She trailed her hand in the black water, watching how it slipped through her fingers. “I did like him for the moment. That proves I’m not nice. Women often like men who are beasts.”

“But you don’t like him now?”

She teased him, keeping him waiting. “I’m glad you struck him.”

Presently she said, “Peter, I’ve been thinking, why can’t we have good times together? We could be friends and—nothing serious, but more than exactly friends. Lots of girls do it.”

Peter stopped paddling. “I should have to love you. I should be always hoping that——”

“Then it wouldn’t be fair to you,” she said.

He had been silent for some minutes. “Where did you learn so much about men? I know nothing about women.”

“Where did I learn?” she laughed. “Girls know without learning. Until to-night no man ever kissed me—not the way you kissed me.
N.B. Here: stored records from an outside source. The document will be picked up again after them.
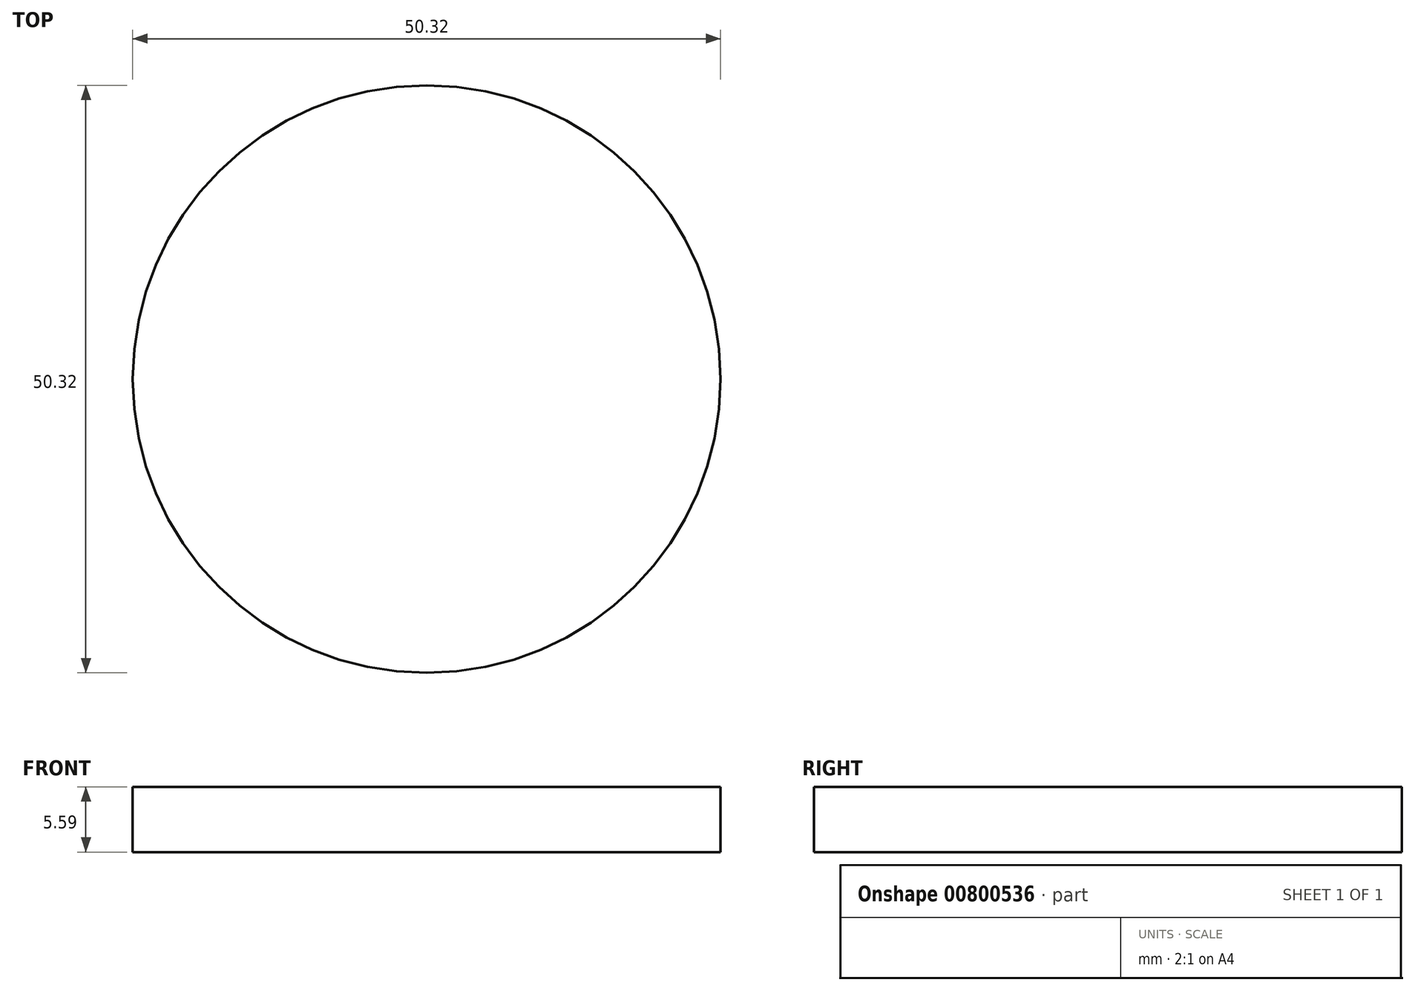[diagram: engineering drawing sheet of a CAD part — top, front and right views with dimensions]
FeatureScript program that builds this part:
annotation { "Feature Type Name" : "Feature", "Feature Type Description" : "" }
export const myFeature = defineFeature(function(context is Context, id is Id, definition is map)
    precondition{}
    {
        {
            var Q0;
            Q0=qCreatedBy(makeId("Top.planeOp"),FACE);
            var sketch = newSketch(context, id + "F0", { "sketchPlane" : qUnion([Q0])});
            skCircle(sketch, "E0", {"center": v(0, 0) * mm, "radius": 25.16 * mm});
            skSolve(sketch);
        }
        {
            var Q0;
            Q0=makeQuery(id+"F0.imprint","IMPRINT",FACE,{"disambiguationData":[TD([[makeQuery(id+"F0.imprint","IMPRINT",EDGE,{"derivedFrom":sQuery(id+"F0.wireOp",EDGE,"E0")}),1.0]])]});
            extrude(context, id + "F1", {"entities" : qUnion([Q0]), "depth" : 5.6 * mm, "offsetDistance" : 25.4 * mm});
        }
    });
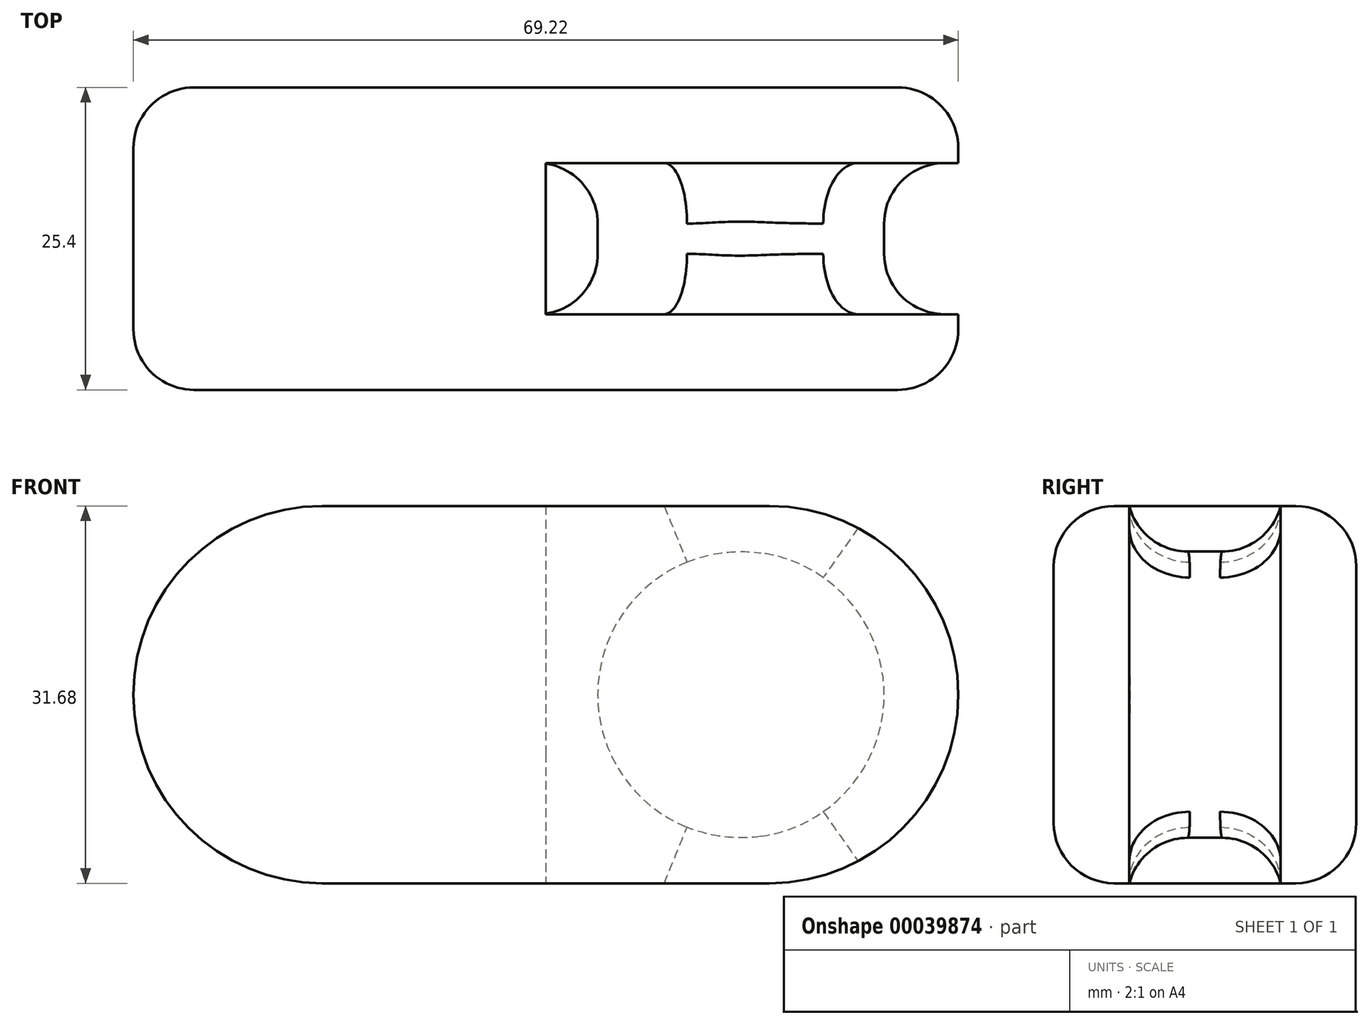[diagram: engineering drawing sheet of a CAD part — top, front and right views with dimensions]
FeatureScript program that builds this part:
annotation { "Feature Type Name" : "Feature", "Feature Type Description" : "" }
export const myFeature = defineFeature(function(context is Context, id is Id, definition is map)
    precondition{}
    {
        {
            var Q0;
            Q0=qCreatedBy(makeId("Front.planeOp"),FACE);
            var sketch = newSketch(context, id + "F0", { "sketchPlane" : qUnion([Q0])});
            skLineSegment(sketch, "E0", {"start": v(0, 15.84) * mm, "end": v(18.77, 15.84) * mm});
            skLineSegment(sketch, "E1.MirrorCS", {"start": v(0, -15.84) * mm, "end": v(18.77, -15.84) * mm});
            skArc(sketch, "E2", {"start": v(18.77, -15.84) * mm, "mid": v(34.6, 0) * mm, "end": v(18.77, 15.84) * mm});
            skArc(sketch, "E3.MirrorCS", {"start": v(-18.77, -15.84) * mm, "mid": v(-34.6, 0) * mm, "end": v(-18.77, 15.84) * mm});
            skLineSegment(sketch, "E4.MirrorCS", {"start": v(0, 15.84) * mm, "end": v(-18.77, 15.84) * mm});
            skLineSegment(sketch, "E5.MirrorCS", {"start": v(0, -15.84) * mm, "end": v(-18.77, -15.84) * mm});
            skSolve(sketch);
        }
        {
            var Q0;
            Q0=makeQuery(id+"F0.imprint","IMPRINT",FACE,{"disambiguationData":[TD([[makeQuery(id+"F0.imprint","IMPRINT",EDGE,{"derivedFrom":sQuery(id+"F0.wireOp",EDGE,"E0")}),-1.0]])]});
            extrude(context, id + "F1", {"entities" : qUnion([Q0]), "depth" : 12.7 * mm, "hasSecondDirection" : true, "secondDirectionOppositeDirection" : true, "secondDirectionDepth" : 12.7 * mm});
        }
        {
            var Q0;
            Q0=qCreatedBy(makeId("Front.planeOp"),FACE);
            var sketch = newSketch(context, id + "F2", { "sketchPlane" : qUnion([Q0])});
            skLineSegment(sketch, "E6", {"start": v(0, 16.6) * mm, "end": v(36.4, 16.6) * mm});
            skLineSegment(sketch, "E7.MirrorCS", {"start": v(0, -16.6) * mm, "end": v(36.4, -16.6) * mm});
            skArc(sketch, "E8", {"start": v(36.4, -16.6) * mm, "mid": v(53, 0) * mm, "end": v(36.4, 16.6) * mm});
            skLineSegment(sketch, "E9", {"start": v(0, 16.6) * mm, "end": v(0, -16.6) * mm});
            skCircle(sketch, "E10", {"center": v(16.37, 0) * mm, "radius": 12.02 * mm});
            skSolve(sketch);
        }
        {
            var Q0;
            Q0 = qSketchRegion(id + "F2", true);
            extrude(context, id + "F3", {"entities" : qUnion([Q0]), "operationType" : NewBodyOperationType.REMOVE, "depth" : 6.35 * mm, "hasSecondDirection" : true, "secondDirectionOppositeDirection" : true, "secondDirectionDepth" : 6.35 * mm});
        }
        {
            var Q0;
            Q0=makeQuery(id+"F1.opExtrude","CAP_FACE",FACE,{"disambiguationData":[OSD([sQuery(id+"F0.wireOp",EDGE,"E0"),sQuery(id+"F0.wireOp",EDGE,"E1.MirrorCS"),sQuery(id+"F0.wireOp",EDGE,"E2"),sQuery(id+"F0.wireOp",EDGE,"E3.MirrorCS"),sQuery(id+"F0.wireOp",EDGE,"E4.MirrorCS"),sQuery(id+"F0.wireOp",EDGE,"E5.MirrorCS")])],"isStart":false});
            var Q1;
            Q1=makeQuery(id+"F1.opExtrude","CAP_FACE",FACE,{"disambiguationData":[OSD([sQuery(id+"F0.wireOp",EDGE,"E0"),sQuery(id+"F0.wireOp",EDGE,"E1.MirrorCS"),sQuery(id+"F0.wireOp",EDGE,"E2"),sQuery(id+"F0.wireOp",EDGE,"E3.MirrorCS"),sQuery(id+"F0.wireOp",EDGE,"E4.MirrorCS"),sQuery(id+"F0.wireOp",EDGE,"E5.MirrorCS")])],"isStart":true});
            var Q2;
            Q2=makeQuery(id+"F3.boolean.opBoolean","COPY",FACE,{"derivedFrom":makeQuery(id+"F3.opExtrude","SWEPT_FACE",FACE,{"disambiguationData":[OSD([sQuery(id+"F2.wireOp",EDGE,"E10")])]})});
            fillet(context, id + "F4", {"entities" : qUnion([Q0, Q1, Q2]), "radius" : 5.08 * mm, "tangentPropagation" : true, "allowEdgeOverflow" : false});
        }
    });
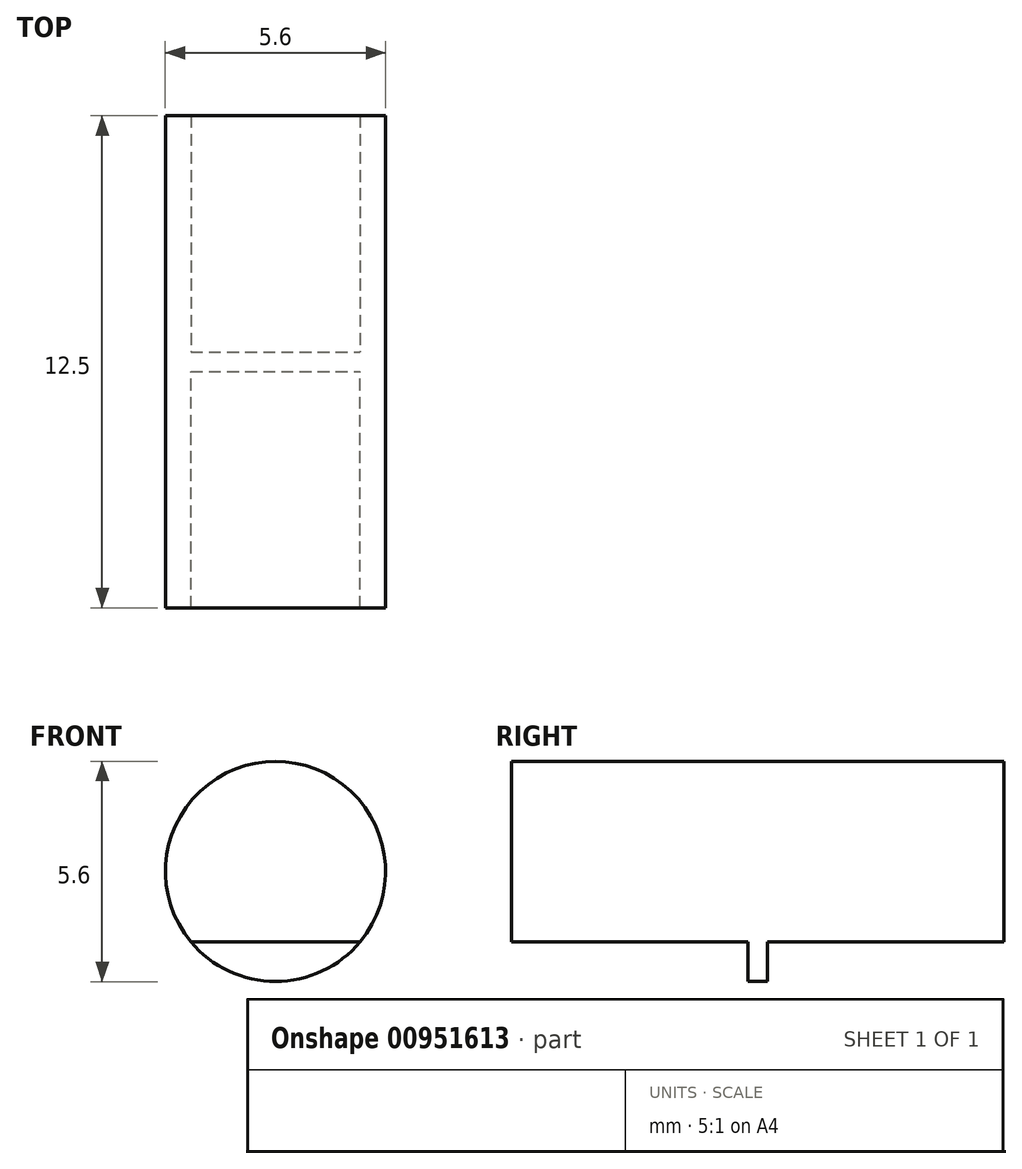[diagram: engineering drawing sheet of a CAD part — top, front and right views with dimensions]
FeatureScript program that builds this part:
annotation { "Feature Type Name" : "Feature", "Feature Type Description" : "" }
export const myFeature = defineFeature(function(context is Context, id is Id, definition is map)
    precondition{}
    {
        {
            var Q0;
            Q0=qCreatedBy(makeId("Front.planeOp"),FACE);
            var sketch = newSketch(context, id + "F0", { "sketchPlane" : qUnion([Q0])});
            skCircle(sketch, "E0", {"center": v(0, 0) * mm, "radius": 2.8 * mm});
            skPoint(sketch, "E1", {"position": v(-2.15, -1.79) * mm});
            skPoint(sketch, "E2", {"position": v(2.15, -1.79) * mm});
            skLineSegment(sketch, "E3", {"start": v(-2.15, -1.79) * mm, "end": v(2.15, -1.79) * mm});
            skSolve(sketch);
        }
        {
            assignVariable(context, id + "F1", {"name" : "Shaft_Length", "anyValue" : 0.5});
        }
        {
            var Q0;
            {var subQ0=sQuery(id+"F0.wireOp",EDGE,"E3");Q0=makeQuery(id+"F0.imprint","IMPRINT",FACE,{"disambiguationData":[TD([[makeQuery(id+"F0.imprint","IMPRINT",EDGE,{"derivedFrom":subQ0}),1.0]])]});}
            extrude(context, id + "F2", {"entities" : qUnion([Q0]), "depth" : 6 * mm, "offsetDistance" : 25 * mm});
        }
        {
            var Q0;
            Q0=qSketchRegion(id+"F0",true);
            extrude(context, id + "F3", {"entities" : qUnion([Q0]), "operationType" : NewBodyOperationType.ADD, "oppositeDirection" : true, "depth" : (getVariable(context, 'Shaft_Length')) * mm, "offsetDistance" : 25 * mm});
        }
        {
            var Q0;
            Q0=makeQuery(id+"F3.opExtrude","CAP_FACE",FACE,{"disambiguationData":[OSD([sQuery(id+"F0.wireOp",EDGE,"E0")])],"isStart":false});
            var sketch = newSketch(context, id + "F4", { "sketchPlane" : qUnion([Q0])});
            skArc(sketch, "E4.0.0", {"start": v(-2.15, -1.79) * mm, "mid": v(0, 2.8) * mm, "end": v(2.15, -1.79) * mm});
            skLineSegment(sketch, "E4.0.1", {"start": v(2.15, -1.79) * mm, "end": v(-2.15, -1.79) * mm});
            skSolve(sketch);
        }
        {
            var Q0;
            Q0=qSketchRegion(id+"F4",true);
            extrude(context, id + "F5", {"entities" : qUnion([Q0]), "operationType" : NewBodyOperationType.ADD, "depth" : 6 * mm, "offsetDistance" : 25 * mm});
        }
    });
So you needn’t be jealous.”

The punt nosed its way among rushes and came to rest. He crouched against her feet, holding her hands, trembling at her nearness. The deep stillness of the night enfolded them. Reeds stood up tall on every side, shutting out the world. Above their heads a flock of fleecy clouds wandered, with unseen shepherds swinging stars for lanterns. The man in the moon looked out of his window with a tolerant smile on his mouth. She lay against the cushions, white and impassive, her long, fine throat stretched back.

“Peter,” she said, “look up there; those clouds, they don’t know where they’re going. Someone’s driving them from one world to another, like sheep to pasture. We’re like that; someone’s driving us—and we don’t know where we’re going.” And then, “You love me, with all your heart—yes, I believe that; and I—I love someone else. We each love someone who doesn’t care; and I have to let you do it—I, who know the pain of it. Poor Peter, what a pity God didn’t make us so that we could love each other.”